**Task goal:** Go through the data and copy each line where the string "sistemas" appears.

Source data Start Marker

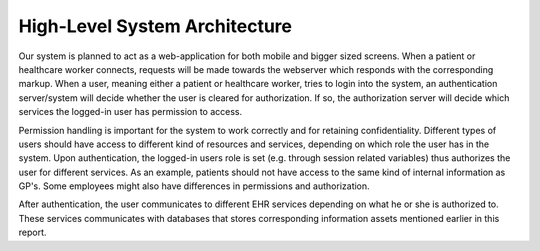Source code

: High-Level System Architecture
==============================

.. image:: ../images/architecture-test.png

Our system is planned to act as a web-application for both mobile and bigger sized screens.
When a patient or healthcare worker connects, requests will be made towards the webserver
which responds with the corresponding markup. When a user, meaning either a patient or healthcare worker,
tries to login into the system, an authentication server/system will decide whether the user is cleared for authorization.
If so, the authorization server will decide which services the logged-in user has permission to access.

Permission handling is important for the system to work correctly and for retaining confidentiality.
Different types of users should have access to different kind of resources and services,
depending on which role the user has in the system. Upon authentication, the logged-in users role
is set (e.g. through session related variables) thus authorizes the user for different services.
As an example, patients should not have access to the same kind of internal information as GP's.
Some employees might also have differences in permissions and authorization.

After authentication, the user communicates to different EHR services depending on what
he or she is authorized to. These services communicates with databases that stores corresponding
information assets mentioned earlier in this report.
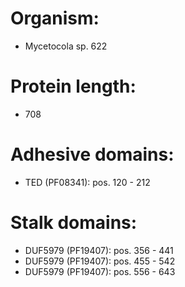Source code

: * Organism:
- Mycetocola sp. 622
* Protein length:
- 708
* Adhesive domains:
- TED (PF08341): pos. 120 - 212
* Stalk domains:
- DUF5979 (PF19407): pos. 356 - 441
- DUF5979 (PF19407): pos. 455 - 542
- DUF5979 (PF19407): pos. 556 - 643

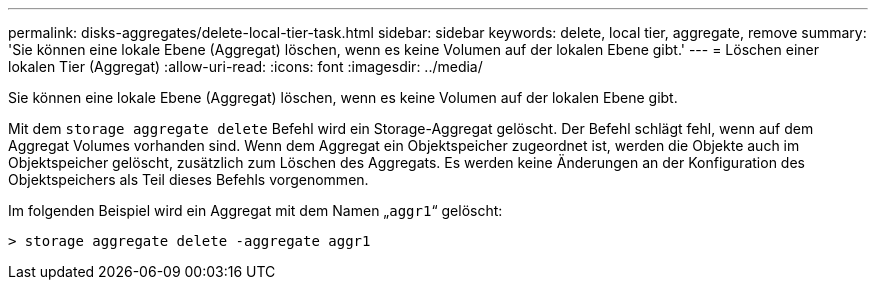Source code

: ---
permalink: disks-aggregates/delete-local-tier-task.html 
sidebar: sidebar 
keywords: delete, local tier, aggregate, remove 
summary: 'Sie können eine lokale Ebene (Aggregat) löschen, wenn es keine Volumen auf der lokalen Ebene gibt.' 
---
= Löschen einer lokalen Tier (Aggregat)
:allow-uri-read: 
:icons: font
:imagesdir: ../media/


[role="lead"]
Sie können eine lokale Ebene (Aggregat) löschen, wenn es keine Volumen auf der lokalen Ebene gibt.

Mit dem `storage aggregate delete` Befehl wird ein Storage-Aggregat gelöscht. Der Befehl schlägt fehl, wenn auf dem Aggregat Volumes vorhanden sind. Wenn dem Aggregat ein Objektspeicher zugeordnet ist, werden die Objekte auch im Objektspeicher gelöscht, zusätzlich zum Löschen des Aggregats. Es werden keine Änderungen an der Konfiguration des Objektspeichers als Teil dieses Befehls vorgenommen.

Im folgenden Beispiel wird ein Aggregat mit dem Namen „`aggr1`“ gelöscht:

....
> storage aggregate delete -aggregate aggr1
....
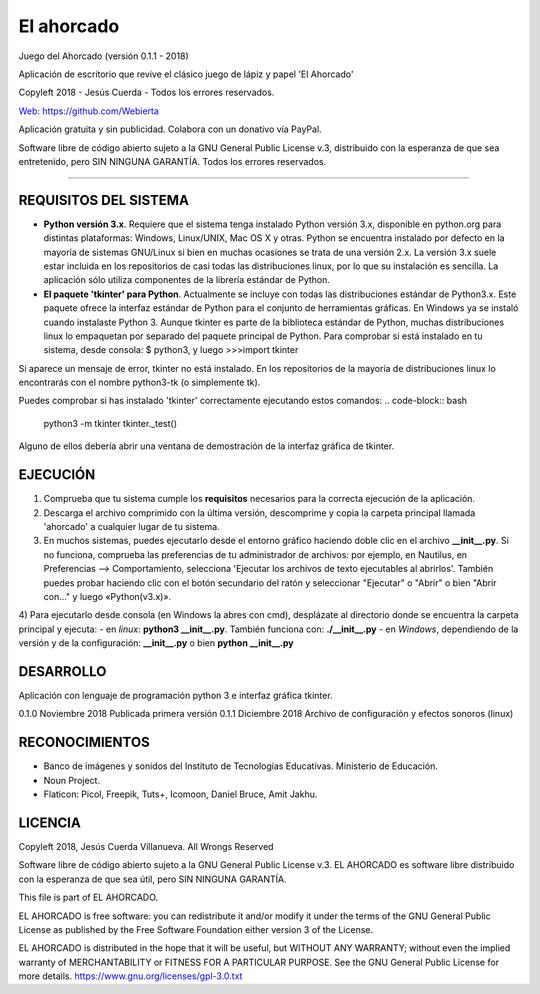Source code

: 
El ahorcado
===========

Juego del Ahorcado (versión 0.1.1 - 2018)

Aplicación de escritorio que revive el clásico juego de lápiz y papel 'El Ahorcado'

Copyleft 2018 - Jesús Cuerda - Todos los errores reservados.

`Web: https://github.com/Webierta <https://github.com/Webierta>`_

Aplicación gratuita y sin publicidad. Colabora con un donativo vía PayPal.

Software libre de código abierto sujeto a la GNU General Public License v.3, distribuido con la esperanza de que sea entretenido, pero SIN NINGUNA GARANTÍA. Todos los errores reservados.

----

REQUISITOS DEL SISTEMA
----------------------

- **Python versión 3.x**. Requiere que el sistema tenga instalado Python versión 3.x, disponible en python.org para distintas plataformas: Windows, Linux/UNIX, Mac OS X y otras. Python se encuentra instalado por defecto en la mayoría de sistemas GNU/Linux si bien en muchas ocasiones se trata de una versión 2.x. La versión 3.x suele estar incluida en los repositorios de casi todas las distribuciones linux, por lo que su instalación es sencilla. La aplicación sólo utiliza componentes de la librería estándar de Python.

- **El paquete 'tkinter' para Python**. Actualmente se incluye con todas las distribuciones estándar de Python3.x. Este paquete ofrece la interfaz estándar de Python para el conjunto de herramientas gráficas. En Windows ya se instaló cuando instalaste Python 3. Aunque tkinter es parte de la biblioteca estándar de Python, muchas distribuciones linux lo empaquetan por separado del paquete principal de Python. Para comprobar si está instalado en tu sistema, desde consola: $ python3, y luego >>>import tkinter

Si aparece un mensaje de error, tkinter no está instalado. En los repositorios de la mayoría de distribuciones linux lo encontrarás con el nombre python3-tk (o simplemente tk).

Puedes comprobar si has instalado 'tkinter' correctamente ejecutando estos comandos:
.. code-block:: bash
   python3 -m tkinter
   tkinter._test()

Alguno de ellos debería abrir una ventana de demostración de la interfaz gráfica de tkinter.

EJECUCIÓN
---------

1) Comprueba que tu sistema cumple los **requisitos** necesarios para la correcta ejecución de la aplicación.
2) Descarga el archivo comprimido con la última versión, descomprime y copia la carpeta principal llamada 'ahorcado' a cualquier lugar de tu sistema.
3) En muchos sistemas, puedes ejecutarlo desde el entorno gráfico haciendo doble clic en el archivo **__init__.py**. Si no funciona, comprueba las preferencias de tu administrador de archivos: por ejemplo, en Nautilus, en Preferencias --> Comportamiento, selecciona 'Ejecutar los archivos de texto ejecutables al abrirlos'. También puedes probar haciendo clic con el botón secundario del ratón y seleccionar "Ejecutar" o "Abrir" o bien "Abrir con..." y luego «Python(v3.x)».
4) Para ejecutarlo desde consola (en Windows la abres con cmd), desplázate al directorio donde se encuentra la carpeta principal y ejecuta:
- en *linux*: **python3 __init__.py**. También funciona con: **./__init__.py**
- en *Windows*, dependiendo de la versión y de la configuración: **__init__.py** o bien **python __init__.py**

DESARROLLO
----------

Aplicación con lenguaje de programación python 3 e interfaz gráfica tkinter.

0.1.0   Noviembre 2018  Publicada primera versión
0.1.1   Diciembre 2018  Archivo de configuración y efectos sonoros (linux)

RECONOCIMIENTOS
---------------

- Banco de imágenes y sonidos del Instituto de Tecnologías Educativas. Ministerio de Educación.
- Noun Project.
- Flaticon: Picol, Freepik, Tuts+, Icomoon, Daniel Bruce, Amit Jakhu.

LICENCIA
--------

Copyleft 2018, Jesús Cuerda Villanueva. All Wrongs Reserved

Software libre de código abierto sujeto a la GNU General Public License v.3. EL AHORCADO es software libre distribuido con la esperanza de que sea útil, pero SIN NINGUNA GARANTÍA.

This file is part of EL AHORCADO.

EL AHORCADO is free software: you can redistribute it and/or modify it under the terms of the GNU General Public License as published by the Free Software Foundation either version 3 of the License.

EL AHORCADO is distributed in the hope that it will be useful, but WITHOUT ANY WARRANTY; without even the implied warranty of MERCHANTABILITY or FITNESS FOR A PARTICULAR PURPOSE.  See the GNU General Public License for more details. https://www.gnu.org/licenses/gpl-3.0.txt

Source data End Marker

**Task solution:**
- **Python versión 3.x**. Requiere que el sistema tenga instalado Python versión 3.x, disponible en python.org para distintas plataformas: Windows, Linux/UNIX, Mac OS X y otras. Python se encuentra instalado por defecto en la mayoría de sistemas GNU/Linux si bien en muchas ocasiones se trata de una versión 2.x. La versión 3.x suele estar incluida en los repositorios de casi todas las distribuciones linux, por lo que su instalación es sencilla. La aplicación sólo utiliza componentes de la librería estándar de Python.
3) En muchos sistemas, puedes ejecutarlo desde el entorno gráfico haciendo doble clic en el archivo **__init__.py**. Si no funciona, comprueba las preferencias de tu administrador de archivos: por ejemplo, en Nautilus, en Preferencias --> Comportamiento, selecciona 'Ejecutar los archivos de texto ejecutables al abrirlos'. También puedes probar haciendo clic con el botón secundario del ratón y seleccionar "Ejecutar" o "Abrir" o bien "Abrir con..." y luego «Python(v3.x)».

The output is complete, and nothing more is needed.